# Problem requirements
The records below are made of lines; count those holding the word "inner" and give the number only.

# Provided records
________________

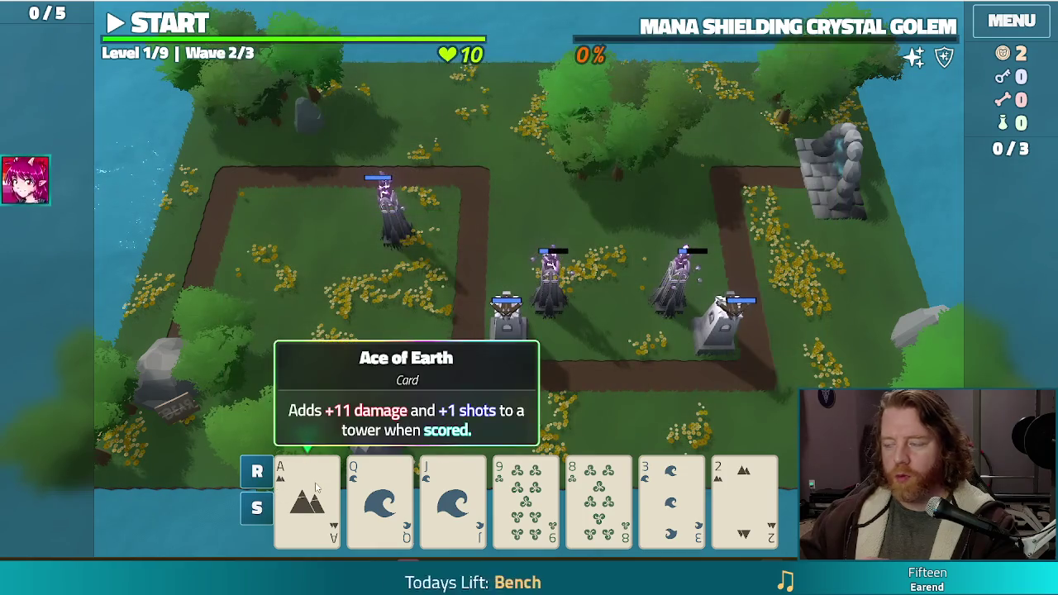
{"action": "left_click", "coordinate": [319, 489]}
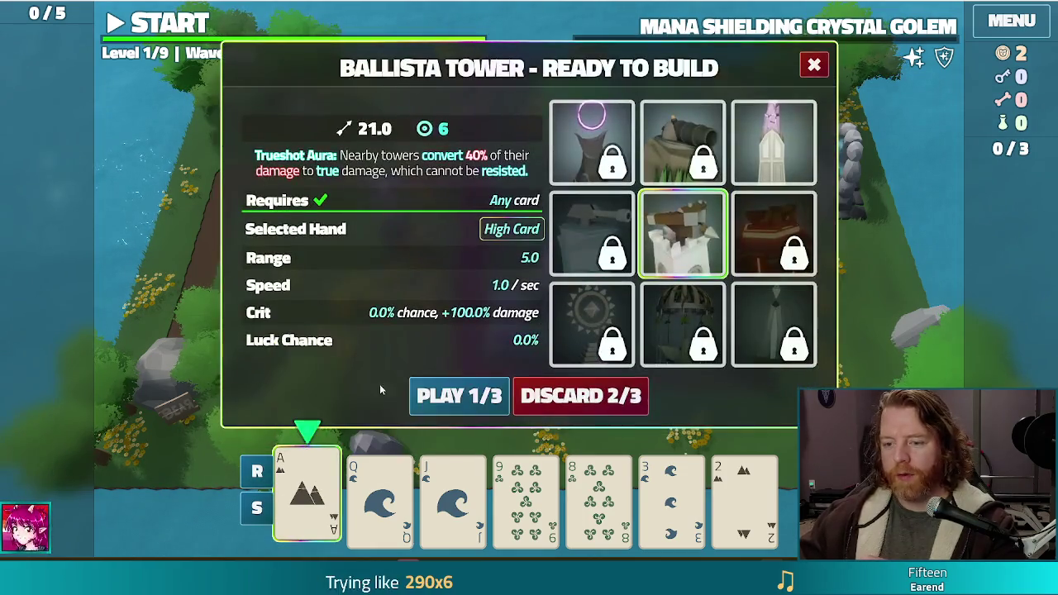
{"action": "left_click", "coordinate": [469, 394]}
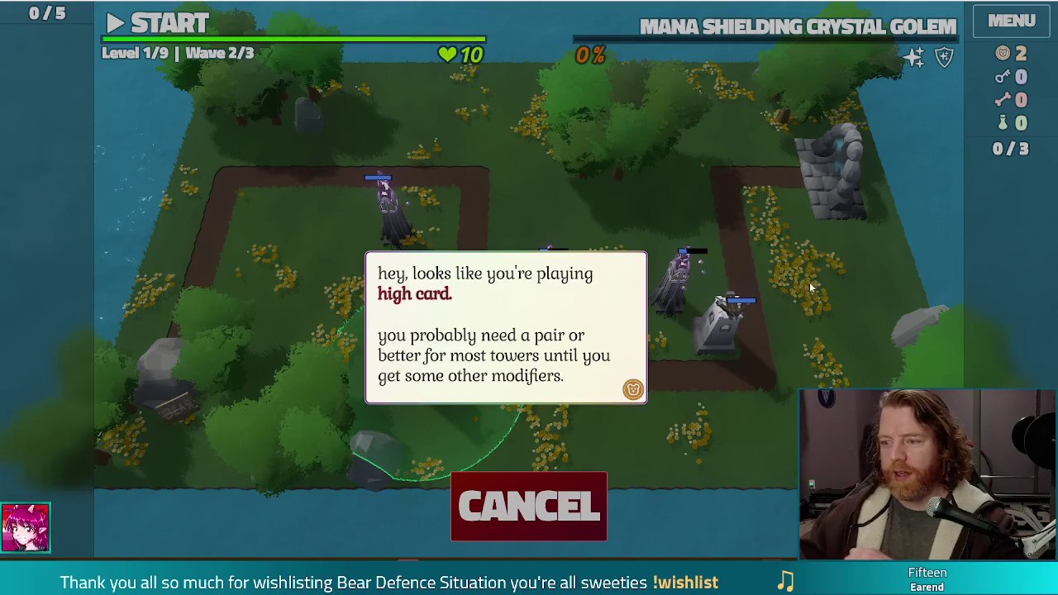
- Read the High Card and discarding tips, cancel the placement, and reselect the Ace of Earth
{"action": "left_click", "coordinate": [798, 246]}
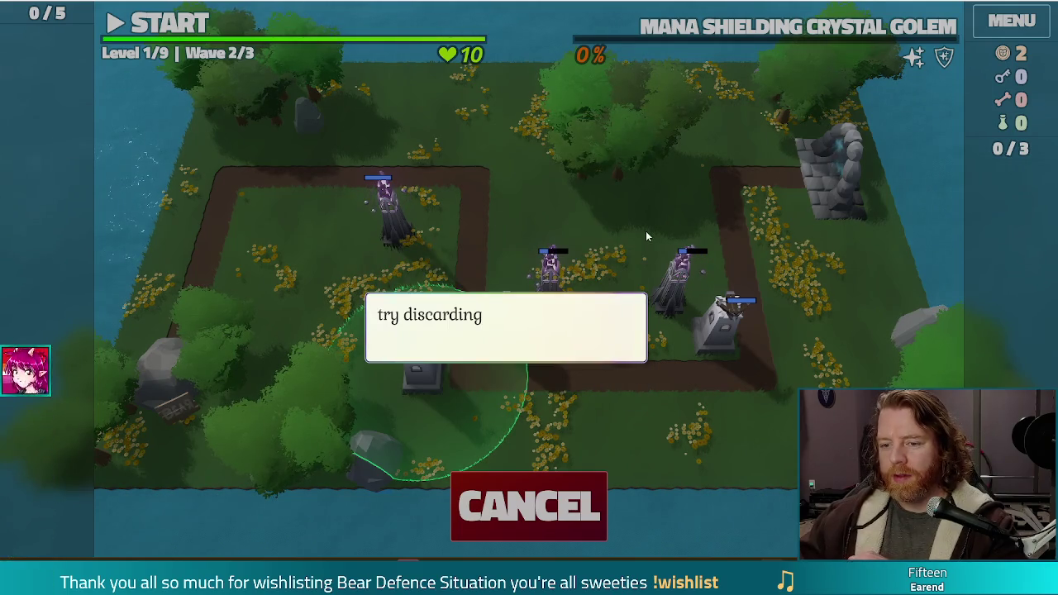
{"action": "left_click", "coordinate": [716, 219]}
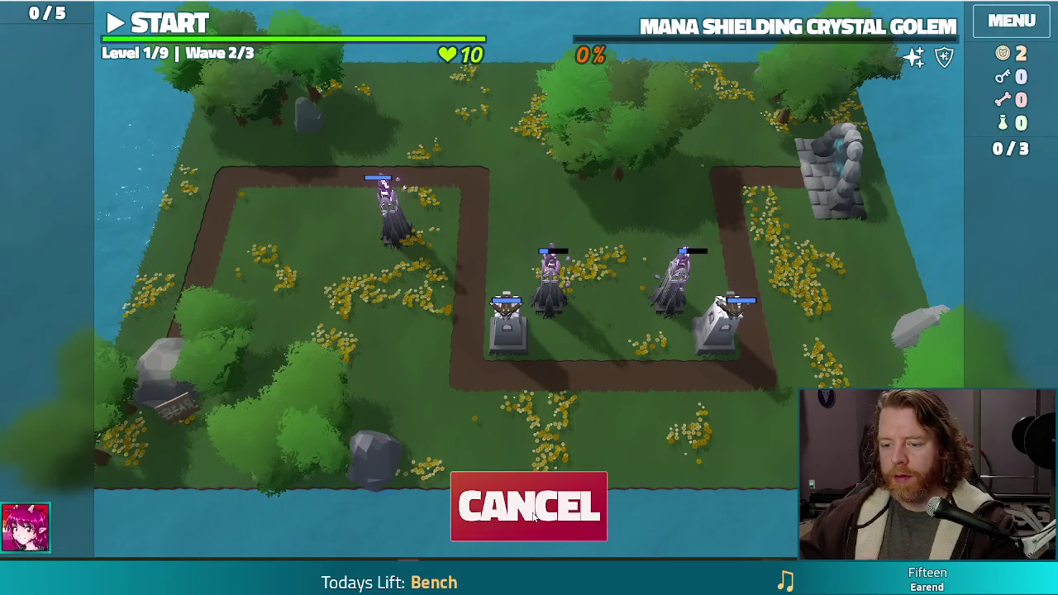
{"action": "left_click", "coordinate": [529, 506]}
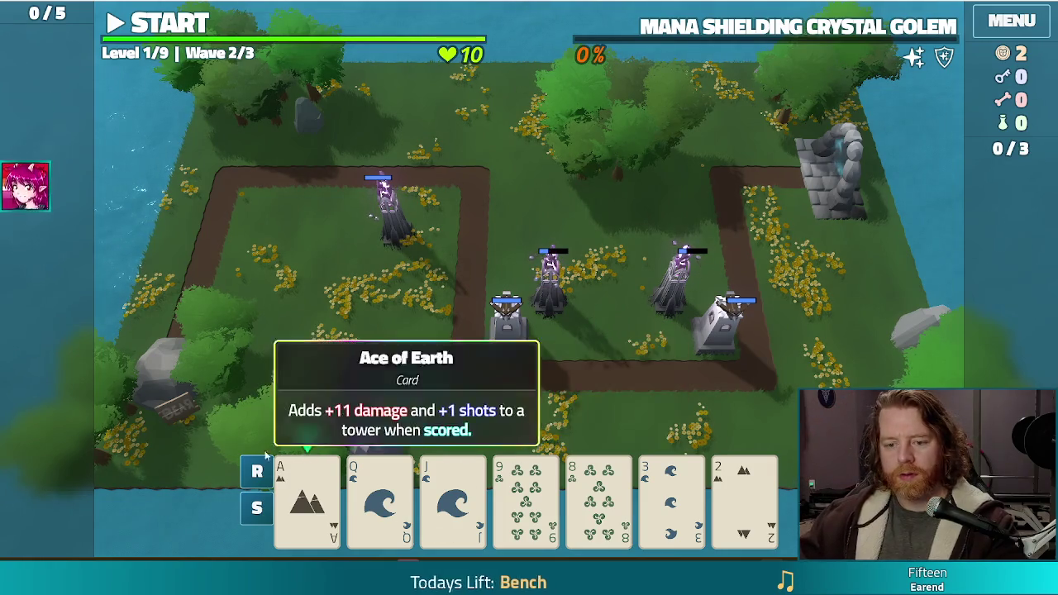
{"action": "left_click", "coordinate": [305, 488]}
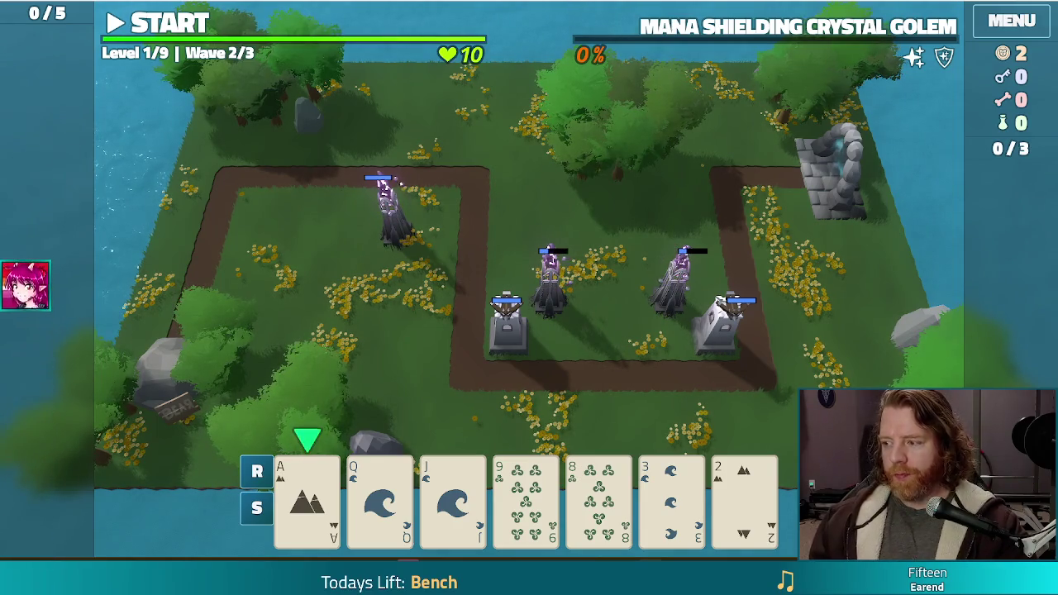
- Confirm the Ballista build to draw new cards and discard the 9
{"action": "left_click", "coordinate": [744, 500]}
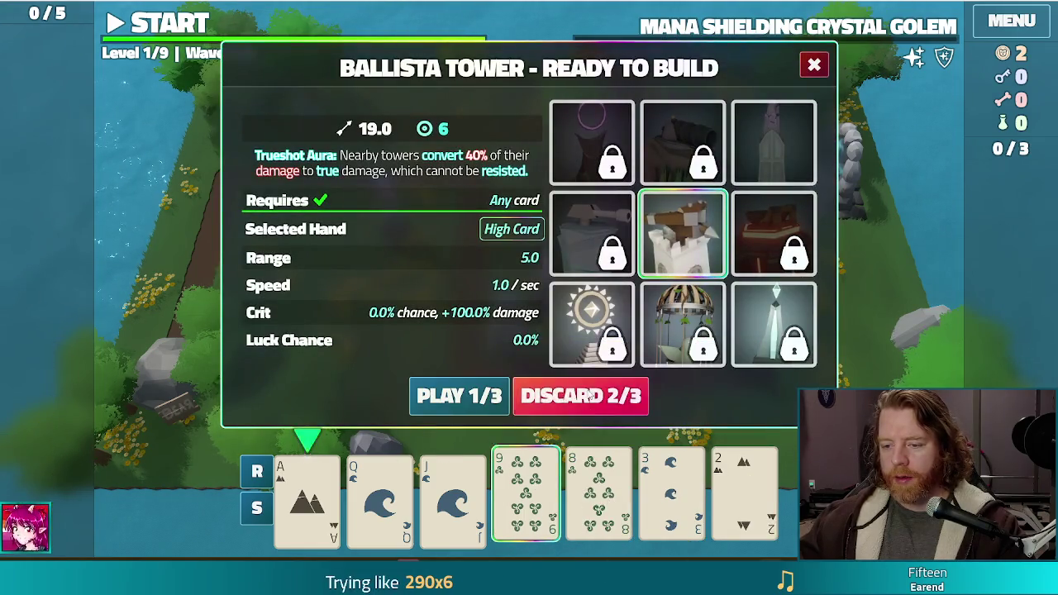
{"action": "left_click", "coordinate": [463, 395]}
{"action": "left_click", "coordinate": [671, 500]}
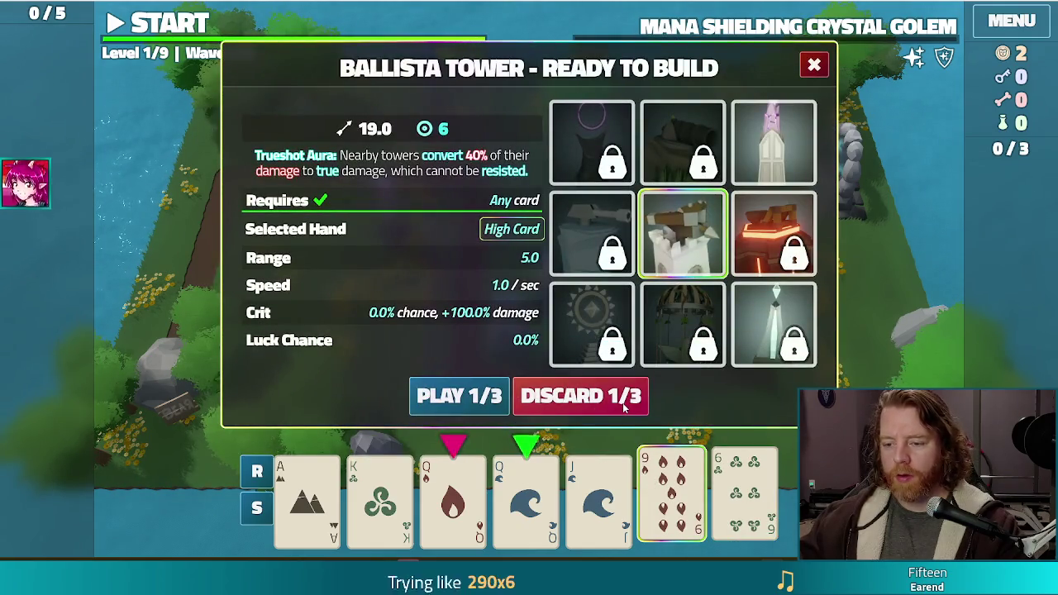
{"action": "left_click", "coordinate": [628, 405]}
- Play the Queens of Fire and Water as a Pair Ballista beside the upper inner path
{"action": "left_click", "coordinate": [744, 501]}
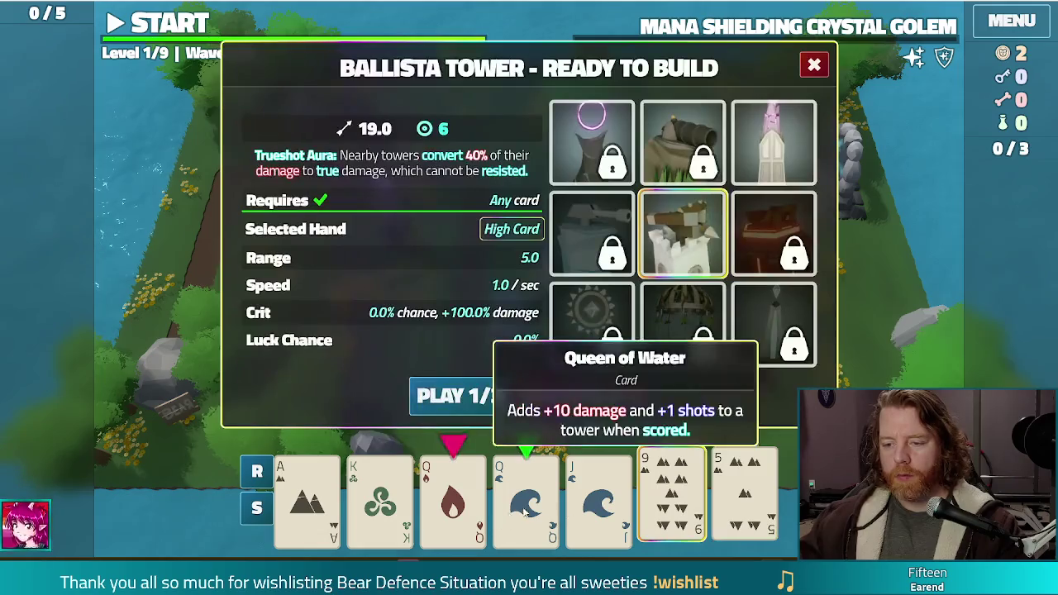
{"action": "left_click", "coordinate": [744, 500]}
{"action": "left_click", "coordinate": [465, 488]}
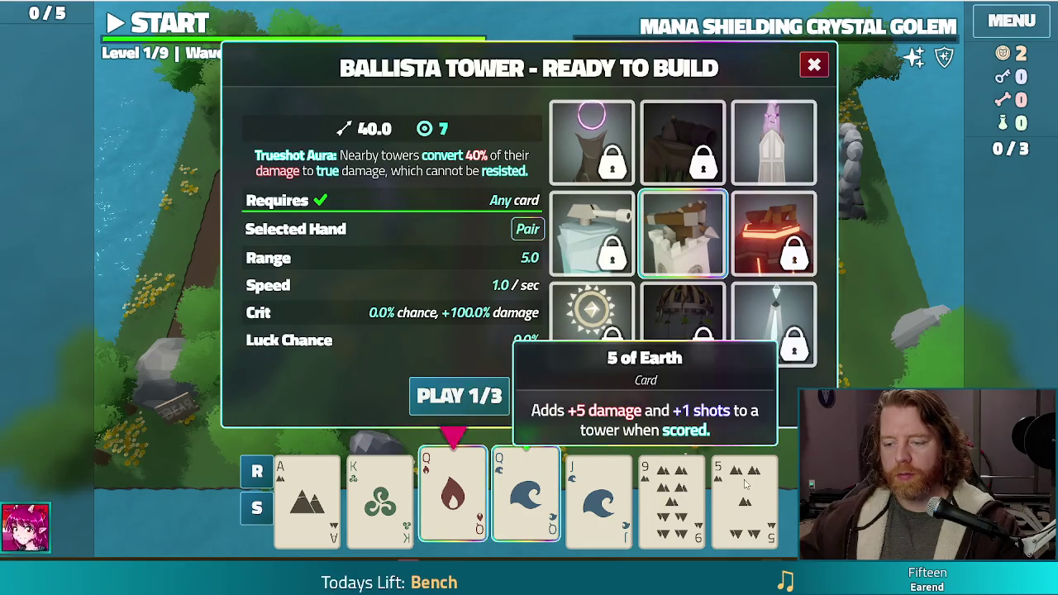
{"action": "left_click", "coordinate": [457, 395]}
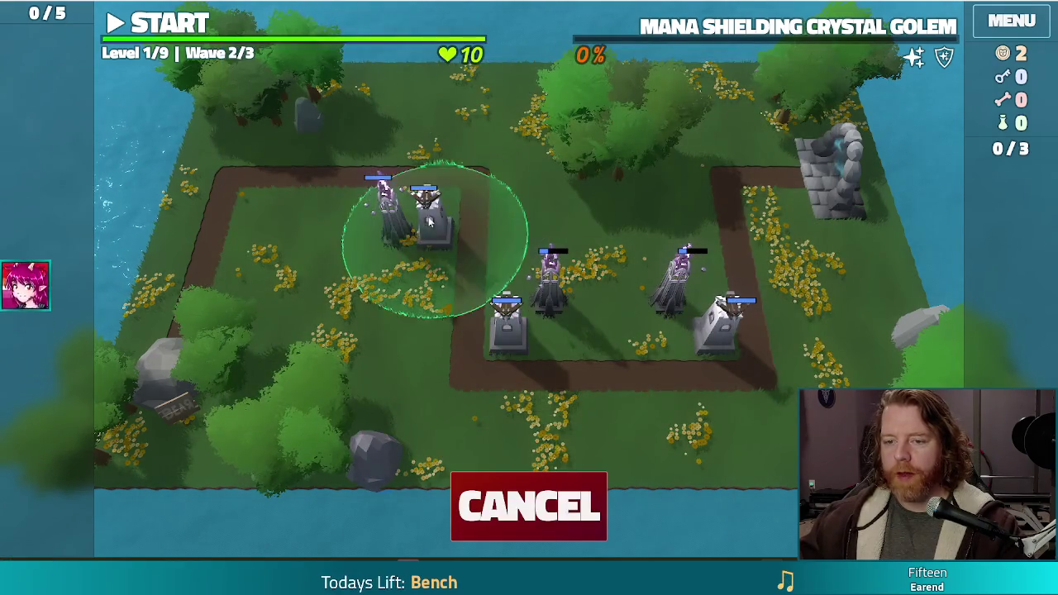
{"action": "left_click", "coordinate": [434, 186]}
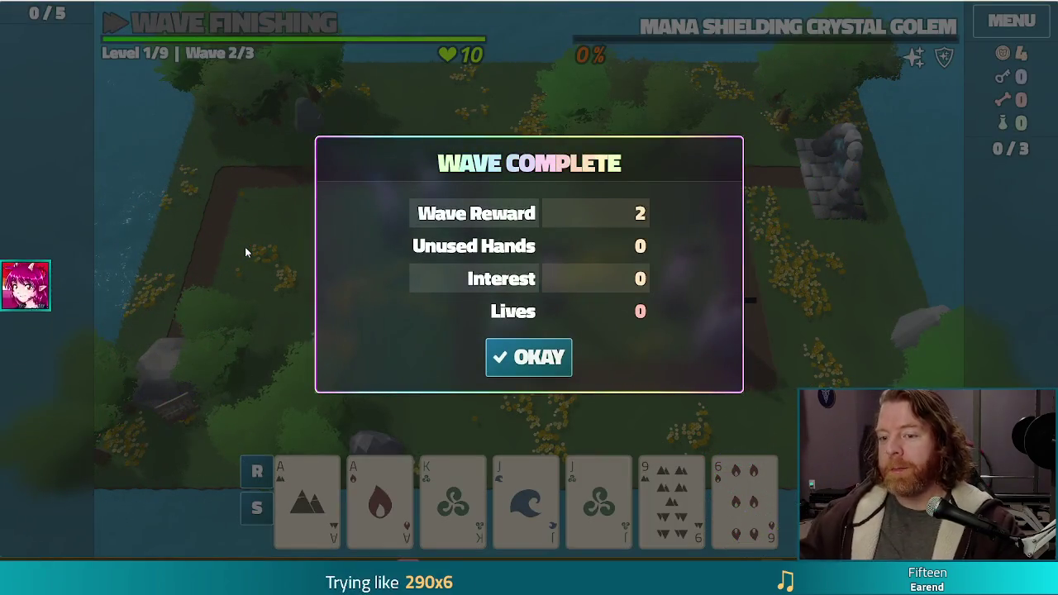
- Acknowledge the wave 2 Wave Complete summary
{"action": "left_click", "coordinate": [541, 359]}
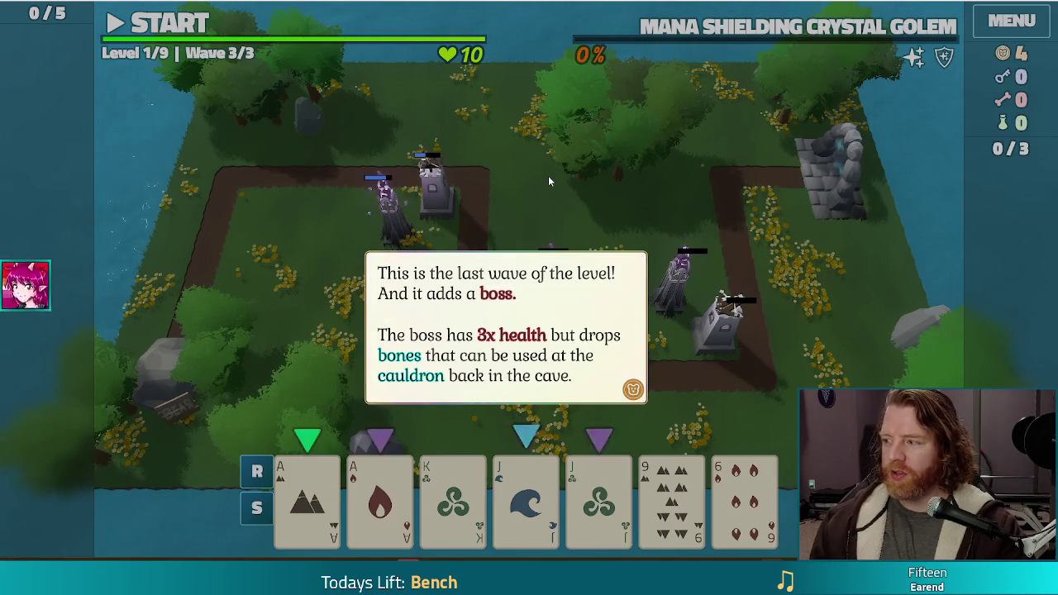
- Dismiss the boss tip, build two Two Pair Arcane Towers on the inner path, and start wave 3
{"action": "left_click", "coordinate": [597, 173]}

________________

# Solved problem
2